┏━━
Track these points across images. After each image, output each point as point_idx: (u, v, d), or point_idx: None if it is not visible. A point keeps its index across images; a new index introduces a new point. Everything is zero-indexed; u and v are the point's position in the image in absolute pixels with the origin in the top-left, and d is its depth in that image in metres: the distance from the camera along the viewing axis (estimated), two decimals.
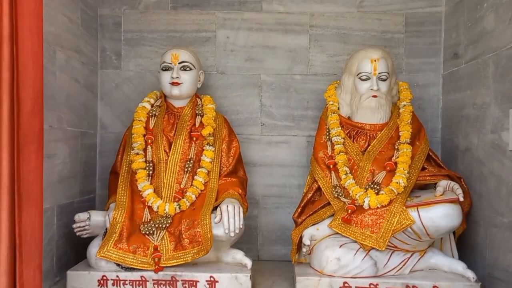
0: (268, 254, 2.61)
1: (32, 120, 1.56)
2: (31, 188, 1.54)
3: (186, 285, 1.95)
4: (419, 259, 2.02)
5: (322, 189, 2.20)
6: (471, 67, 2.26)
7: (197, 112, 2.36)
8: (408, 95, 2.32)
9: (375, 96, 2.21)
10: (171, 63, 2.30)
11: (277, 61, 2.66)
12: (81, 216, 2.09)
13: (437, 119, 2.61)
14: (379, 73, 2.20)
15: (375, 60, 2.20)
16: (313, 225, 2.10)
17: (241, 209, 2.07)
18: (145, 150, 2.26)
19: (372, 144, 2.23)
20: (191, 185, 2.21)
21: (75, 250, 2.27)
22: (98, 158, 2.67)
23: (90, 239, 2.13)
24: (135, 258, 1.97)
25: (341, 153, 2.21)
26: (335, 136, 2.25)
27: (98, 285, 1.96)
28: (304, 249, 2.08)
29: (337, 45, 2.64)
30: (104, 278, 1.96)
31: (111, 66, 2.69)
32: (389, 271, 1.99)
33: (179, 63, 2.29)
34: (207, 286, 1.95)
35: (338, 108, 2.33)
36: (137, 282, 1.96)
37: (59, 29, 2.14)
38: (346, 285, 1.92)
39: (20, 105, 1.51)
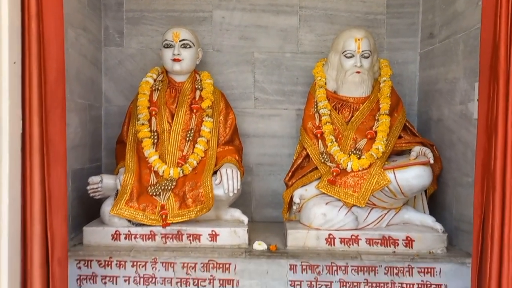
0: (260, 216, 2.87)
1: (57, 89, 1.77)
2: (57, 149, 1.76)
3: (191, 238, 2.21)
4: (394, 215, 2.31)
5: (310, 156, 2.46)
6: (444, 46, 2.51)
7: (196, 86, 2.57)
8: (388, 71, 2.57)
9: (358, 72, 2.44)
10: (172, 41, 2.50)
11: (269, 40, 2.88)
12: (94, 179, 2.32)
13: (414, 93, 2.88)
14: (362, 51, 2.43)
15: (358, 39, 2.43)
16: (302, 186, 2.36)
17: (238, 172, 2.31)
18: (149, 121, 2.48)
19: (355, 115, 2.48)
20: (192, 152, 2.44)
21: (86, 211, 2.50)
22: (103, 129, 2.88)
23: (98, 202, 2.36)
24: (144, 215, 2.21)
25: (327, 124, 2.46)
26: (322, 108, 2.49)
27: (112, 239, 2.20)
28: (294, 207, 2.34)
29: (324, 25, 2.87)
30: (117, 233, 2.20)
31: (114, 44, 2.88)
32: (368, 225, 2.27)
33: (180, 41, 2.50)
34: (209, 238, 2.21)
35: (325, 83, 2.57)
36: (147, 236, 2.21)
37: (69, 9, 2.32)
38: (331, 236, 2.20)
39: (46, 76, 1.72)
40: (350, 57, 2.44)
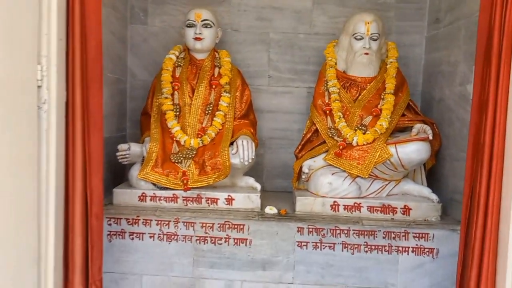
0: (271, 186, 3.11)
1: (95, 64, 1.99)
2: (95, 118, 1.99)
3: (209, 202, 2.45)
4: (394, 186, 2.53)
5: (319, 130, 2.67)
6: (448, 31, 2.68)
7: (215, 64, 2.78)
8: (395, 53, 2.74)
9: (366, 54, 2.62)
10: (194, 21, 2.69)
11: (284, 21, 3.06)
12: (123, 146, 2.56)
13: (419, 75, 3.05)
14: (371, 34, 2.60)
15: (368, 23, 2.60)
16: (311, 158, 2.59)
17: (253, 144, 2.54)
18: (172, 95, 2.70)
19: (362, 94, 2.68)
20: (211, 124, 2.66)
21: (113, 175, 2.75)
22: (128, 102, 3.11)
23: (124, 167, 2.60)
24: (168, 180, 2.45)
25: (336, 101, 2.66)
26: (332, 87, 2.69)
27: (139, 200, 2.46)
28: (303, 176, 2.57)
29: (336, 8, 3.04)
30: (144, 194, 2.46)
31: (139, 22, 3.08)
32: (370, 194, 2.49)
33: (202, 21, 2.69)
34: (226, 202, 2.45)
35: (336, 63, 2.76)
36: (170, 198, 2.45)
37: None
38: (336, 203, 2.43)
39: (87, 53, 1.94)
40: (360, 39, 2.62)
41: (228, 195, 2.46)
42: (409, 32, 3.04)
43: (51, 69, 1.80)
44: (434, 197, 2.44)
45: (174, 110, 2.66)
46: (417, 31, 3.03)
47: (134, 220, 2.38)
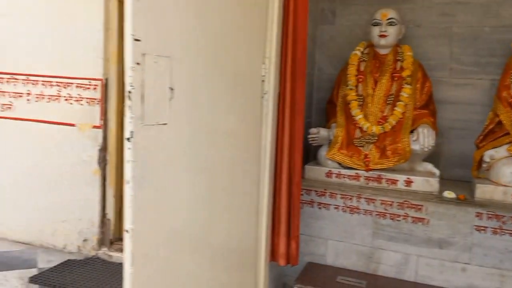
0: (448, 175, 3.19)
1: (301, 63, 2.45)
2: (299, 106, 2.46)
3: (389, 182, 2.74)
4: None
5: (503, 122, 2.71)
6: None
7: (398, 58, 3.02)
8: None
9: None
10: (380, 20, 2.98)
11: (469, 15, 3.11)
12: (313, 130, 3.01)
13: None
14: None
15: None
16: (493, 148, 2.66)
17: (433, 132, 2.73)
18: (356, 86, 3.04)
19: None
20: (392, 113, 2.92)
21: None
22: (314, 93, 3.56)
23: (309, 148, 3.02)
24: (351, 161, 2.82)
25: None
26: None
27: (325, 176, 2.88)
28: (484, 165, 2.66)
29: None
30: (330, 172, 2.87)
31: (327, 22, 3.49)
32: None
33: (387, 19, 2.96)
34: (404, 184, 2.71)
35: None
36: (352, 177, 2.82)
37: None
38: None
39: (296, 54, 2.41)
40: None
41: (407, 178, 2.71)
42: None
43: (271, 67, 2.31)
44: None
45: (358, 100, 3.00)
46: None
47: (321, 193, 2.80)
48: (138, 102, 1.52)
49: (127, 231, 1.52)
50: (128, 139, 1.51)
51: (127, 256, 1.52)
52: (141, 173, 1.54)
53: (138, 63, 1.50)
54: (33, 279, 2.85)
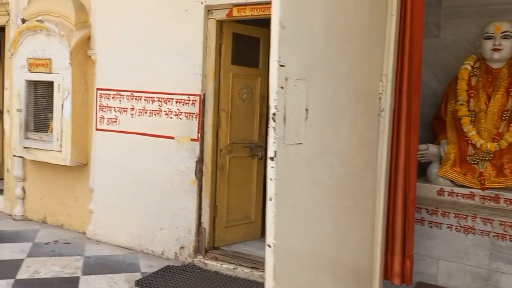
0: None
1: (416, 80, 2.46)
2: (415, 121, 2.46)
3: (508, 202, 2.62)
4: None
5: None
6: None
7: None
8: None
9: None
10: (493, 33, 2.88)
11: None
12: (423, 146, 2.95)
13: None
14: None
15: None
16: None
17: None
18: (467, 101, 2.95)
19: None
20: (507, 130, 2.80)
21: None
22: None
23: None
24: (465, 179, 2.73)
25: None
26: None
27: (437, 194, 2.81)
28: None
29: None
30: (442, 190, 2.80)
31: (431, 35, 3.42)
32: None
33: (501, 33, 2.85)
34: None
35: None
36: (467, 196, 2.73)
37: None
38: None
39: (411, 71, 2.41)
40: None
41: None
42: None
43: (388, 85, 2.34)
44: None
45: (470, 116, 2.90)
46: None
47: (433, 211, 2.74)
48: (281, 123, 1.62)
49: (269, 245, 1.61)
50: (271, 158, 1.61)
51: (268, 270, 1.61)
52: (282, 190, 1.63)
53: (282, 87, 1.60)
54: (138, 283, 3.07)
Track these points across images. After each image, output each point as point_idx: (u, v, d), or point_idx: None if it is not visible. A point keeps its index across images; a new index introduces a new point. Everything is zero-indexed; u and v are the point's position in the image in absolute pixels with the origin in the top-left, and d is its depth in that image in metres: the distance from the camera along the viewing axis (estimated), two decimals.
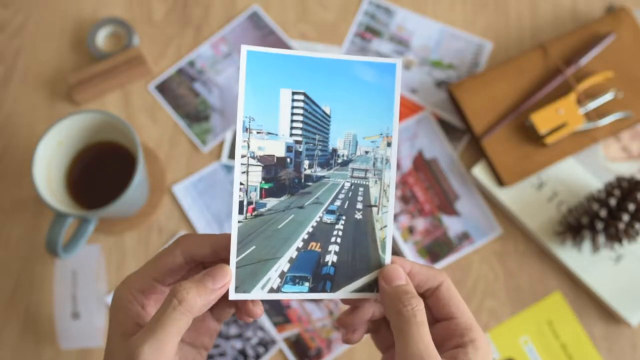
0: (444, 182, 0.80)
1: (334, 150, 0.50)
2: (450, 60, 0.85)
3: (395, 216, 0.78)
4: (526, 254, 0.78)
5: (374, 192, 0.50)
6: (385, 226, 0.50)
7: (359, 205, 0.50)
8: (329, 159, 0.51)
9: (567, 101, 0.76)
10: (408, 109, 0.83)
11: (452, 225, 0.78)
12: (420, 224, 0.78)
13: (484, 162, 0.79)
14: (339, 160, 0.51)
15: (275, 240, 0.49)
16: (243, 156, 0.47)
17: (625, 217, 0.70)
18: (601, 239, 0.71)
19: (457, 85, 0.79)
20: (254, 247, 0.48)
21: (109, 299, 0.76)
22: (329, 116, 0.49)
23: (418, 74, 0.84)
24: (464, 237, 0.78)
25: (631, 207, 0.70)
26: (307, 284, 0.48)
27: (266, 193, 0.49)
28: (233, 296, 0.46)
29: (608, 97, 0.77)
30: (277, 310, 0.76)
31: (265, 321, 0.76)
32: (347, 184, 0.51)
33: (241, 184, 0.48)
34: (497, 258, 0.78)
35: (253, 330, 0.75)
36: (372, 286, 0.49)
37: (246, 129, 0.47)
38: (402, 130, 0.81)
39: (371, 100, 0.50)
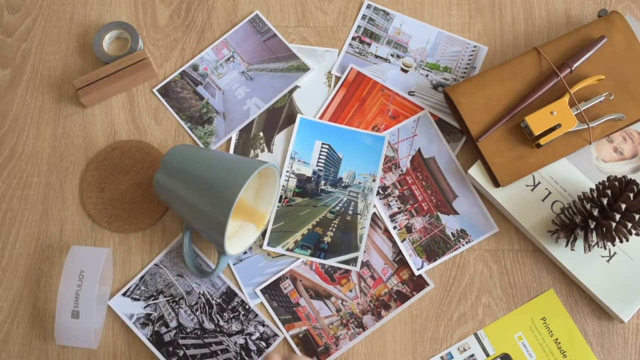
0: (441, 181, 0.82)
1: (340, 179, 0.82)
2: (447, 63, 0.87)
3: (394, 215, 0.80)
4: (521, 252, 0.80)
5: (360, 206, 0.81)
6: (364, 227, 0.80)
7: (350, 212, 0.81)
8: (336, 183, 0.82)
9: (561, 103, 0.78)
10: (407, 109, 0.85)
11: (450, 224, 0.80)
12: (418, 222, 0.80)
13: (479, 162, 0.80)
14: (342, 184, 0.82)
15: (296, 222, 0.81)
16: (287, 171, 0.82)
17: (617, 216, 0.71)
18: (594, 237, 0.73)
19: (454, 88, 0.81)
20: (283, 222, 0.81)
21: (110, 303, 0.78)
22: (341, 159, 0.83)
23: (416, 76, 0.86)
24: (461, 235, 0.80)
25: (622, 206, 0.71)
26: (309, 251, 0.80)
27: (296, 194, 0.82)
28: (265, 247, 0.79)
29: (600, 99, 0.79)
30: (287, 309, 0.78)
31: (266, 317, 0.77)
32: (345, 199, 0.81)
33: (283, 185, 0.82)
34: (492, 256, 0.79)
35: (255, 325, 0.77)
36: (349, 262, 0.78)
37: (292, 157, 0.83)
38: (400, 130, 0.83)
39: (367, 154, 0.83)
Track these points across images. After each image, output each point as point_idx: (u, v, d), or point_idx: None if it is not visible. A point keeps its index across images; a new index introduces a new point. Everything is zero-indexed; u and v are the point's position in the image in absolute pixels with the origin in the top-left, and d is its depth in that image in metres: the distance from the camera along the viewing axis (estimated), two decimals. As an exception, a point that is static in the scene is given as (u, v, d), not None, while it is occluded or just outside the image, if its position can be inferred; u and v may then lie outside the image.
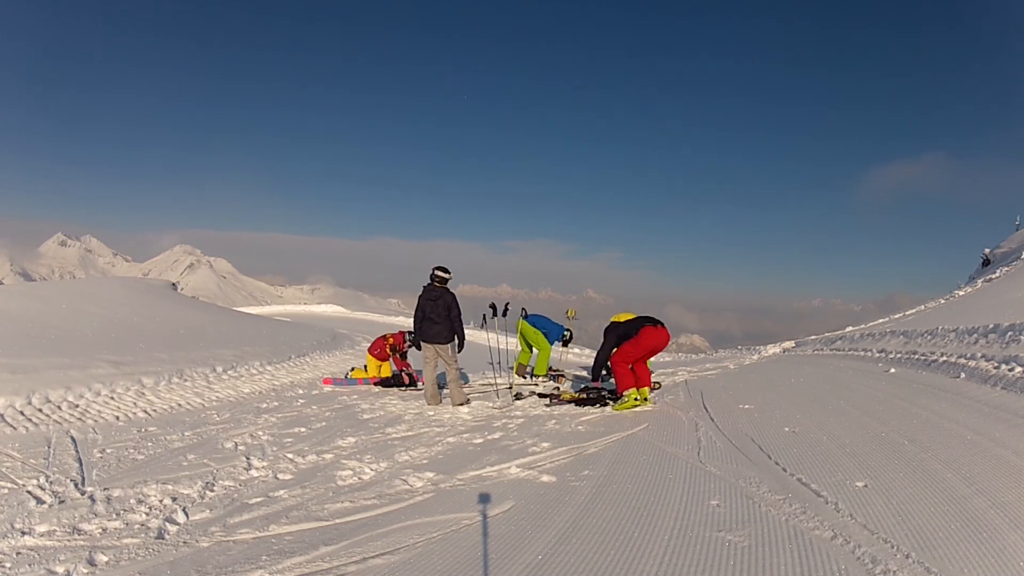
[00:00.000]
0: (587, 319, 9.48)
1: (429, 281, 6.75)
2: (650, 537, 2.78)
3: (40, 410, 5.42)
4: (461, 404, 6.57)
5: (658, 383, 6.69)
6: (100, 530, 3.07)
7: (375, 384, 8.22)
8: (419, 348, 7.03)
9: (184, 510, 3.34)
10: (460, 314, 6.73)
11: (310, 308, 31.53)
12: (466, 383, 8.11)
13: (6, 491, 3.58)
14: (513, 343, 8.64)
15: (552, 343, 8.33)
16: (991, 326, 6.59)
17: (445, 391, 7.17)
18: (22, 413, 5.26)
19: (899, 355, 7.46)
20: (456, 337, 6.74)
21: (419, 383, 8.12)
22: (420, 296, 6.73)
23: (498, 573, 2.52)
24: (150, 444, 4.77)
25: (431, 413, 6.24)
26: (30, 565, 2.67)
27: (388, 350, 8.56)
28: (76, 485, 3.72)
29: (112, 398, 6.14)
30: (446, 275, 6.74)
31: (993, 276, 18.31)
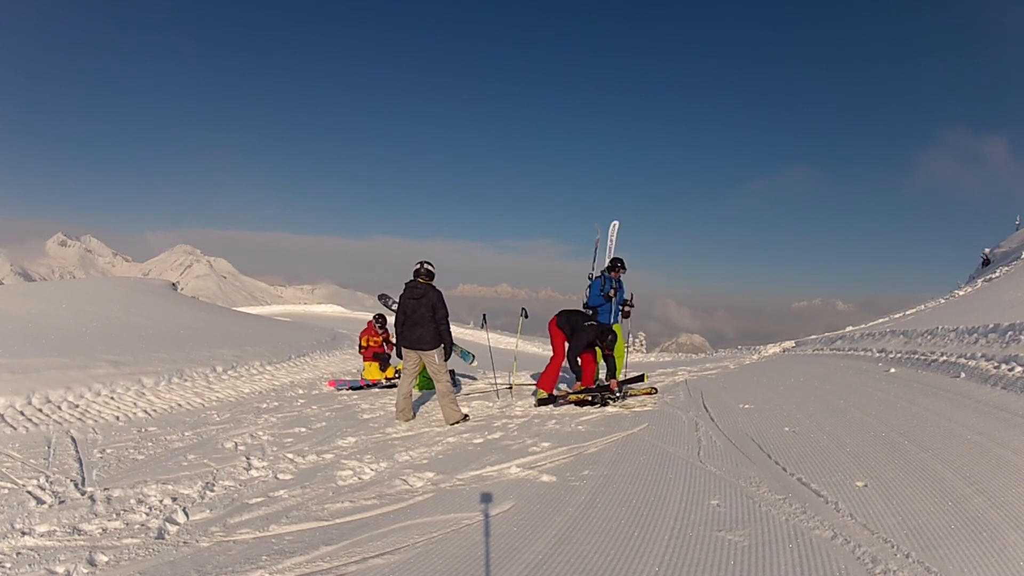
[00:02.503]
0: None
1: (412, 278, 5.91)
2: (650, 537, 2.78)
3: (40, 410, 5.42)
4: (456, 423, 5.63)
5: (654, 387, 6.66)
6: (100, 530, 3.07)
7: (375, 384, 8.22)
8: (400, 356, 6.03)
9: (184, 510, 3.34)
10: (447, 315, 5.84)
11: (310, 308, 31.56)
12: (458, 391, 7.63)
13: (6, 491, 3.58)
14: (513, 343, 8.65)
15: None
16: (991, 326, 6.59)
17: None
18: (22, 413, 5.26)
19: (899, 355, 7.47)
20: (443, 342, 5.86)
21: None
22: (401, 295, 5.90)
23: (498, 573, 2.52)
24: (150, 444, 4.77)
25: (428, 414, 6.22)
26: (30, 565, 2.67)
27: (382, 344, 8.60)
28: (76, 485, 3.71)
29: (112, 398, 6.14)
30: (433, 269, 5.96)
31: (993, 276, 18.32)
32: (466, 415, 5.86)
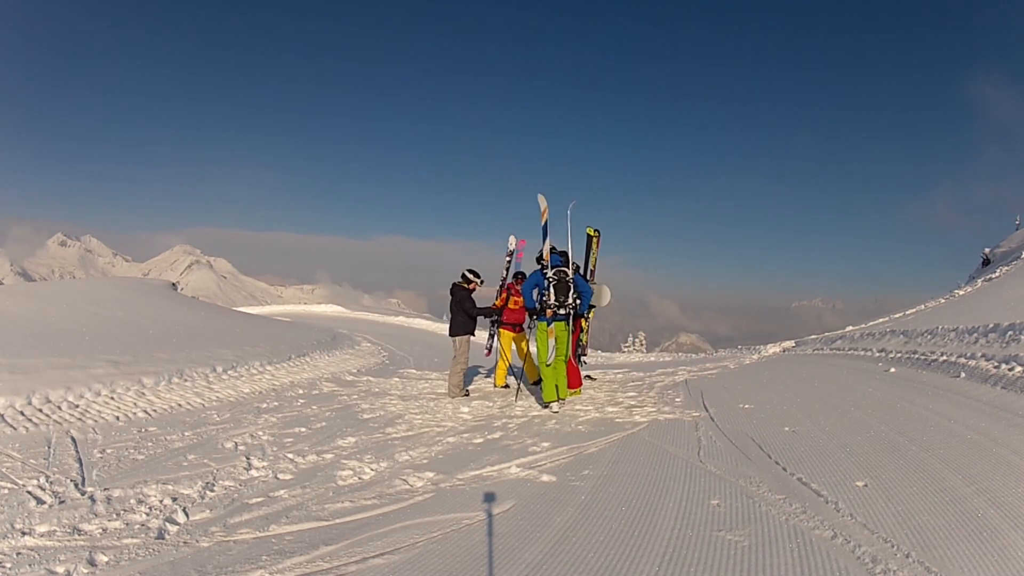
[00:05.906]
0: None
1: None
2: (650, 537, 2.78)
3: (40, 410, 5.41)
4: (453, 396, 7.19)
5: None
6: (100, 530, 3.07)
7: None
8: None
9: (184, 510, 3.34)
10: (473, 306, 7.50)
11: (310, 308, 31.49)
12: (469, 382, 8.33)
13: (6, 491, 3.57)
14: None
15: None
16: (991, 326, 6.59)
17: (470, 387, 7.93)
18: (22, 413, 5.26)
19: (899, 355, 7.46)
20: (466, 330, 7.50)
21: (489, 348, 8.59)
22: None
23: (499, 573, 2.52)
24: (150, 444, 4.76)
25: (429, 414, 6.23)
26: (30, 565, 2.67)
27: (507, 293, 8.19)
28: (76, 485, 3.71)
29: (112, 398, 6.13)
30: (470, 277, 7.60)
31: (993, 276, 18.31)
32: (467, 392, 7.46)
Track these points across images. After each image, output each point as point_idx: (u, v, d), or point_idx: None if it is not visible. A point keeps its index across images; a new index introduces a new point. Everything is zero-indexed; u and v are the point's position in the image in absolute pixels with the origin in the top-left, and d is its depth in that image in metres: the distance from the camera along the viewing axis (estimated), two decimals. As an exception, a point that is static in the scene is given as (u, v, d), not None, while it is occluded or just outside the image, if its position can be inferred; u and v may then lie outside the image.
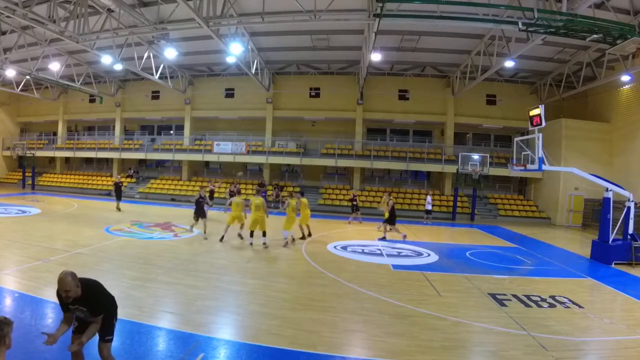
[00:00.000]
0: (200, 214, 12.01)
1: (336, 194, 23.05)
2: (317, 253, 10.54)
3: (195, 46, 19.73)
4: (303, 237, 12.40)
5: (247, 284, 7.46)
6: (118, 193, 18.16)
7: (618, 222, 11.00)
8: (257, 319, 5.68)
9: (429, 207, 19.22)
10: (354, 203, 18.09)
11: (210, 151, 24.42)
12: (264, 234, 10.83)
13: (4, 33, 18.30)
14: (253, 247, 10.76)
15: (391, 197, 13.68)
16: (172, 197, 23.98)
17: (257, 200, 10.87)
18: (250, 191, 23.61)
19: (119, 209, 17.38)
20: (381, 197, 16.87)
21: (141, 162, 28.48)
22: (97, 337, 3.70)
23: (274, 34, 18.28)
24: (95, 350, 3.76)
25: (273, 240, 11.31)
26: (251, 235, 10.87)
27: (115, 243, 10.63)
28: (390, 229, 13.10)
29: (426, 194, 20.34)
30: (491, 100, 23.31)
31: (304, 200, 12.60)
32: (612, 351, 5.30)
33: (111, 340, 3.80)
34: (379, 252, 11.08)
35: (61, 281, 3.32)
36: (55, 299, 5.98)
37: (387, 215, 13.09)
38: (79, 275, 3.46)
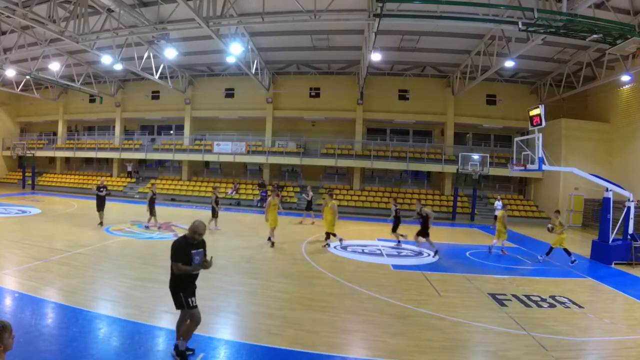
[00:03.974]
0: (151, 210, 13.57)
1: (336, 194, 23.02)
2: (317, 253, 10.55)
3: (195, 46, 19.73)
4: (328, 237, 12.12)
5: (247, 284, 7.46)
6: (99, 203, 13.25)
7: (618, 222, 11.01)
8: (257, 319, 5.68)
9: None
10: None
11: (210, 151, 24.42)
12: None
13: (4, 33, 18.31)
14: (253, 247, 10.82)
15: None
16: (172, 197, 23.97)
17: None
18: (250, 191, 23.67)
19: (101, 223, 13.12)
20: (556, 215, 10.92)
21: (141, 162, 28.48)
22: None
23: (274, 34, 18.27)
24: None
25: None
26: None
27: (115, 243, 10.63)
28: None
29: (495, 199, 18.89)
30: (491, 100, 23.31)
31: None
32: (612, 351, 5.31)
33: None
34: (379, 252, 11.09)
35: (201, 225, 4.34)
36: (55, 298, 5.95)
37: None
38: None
┗━━
### [EXERCISE AIM]
Put down exactly the lines of the data above that run from its first line through the line bearing "38: (346, 285, 1.92)", and no pictures.

### [WRITTEN ANSWER]
Track these points across images. After each image, output each point as point_idx: (u, v, d), or point_idx: None if it is not visible. A point keeps its index across images; a new index introduces a new point. Everything is zero-indexed; u and v are the point's position in the image in absolute pixels with the origin in the top-left, and d is its depth in that image in metres: the distance from the camera along the viewing axis (estimated), two decimals.
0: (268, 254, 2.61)
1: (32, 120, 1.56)
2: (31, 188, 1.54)
3: (186, 285, 1.95)
4: (419, 259, 2.02)
5: (322, 189, 2.20)
6: (471, 67, 2.26)
7: (197, 112, 2.36)
8: (408, 95, 2.32)
9: (375, 96, 2.21)
10: (171, 63, 2.30)
11: (277, 61, 2.66)
12: (81, 216, 2.09)
13: (437, 119, 2.61)
14: (379, 73, 2.20)
15: (375, 60, 2.20)
16: (313, 225, 2.10)
17: (241, 209, 2.07)
18: (145, 150, 2.26)
19: (372, 144, 2.23)
20: (191, 185, 2.21)
21: (75, 250, 2.27)
22: (98, 158, 2.67)
23: (90, 239, 2.13)
24: (135, 258, 1.97)
25: (341, 153, 2.21)
26: (335, 136, 2.25)
27: (98, 285, 1.96)
28: (304, 249, 2.08)
29: (337, 45, 2.64)
30: (104, 278, 1.96)
31: (111, 66, 2.69)
32: (389, 271, 1.99)
33: (179, 63, 2.29)
34: (207, 286, 1.95)
35: (338, 108, 2.33)
36: (137, 282, 1.96)
37: (59, 29, 2.14)
38: (346, 285, 1.92)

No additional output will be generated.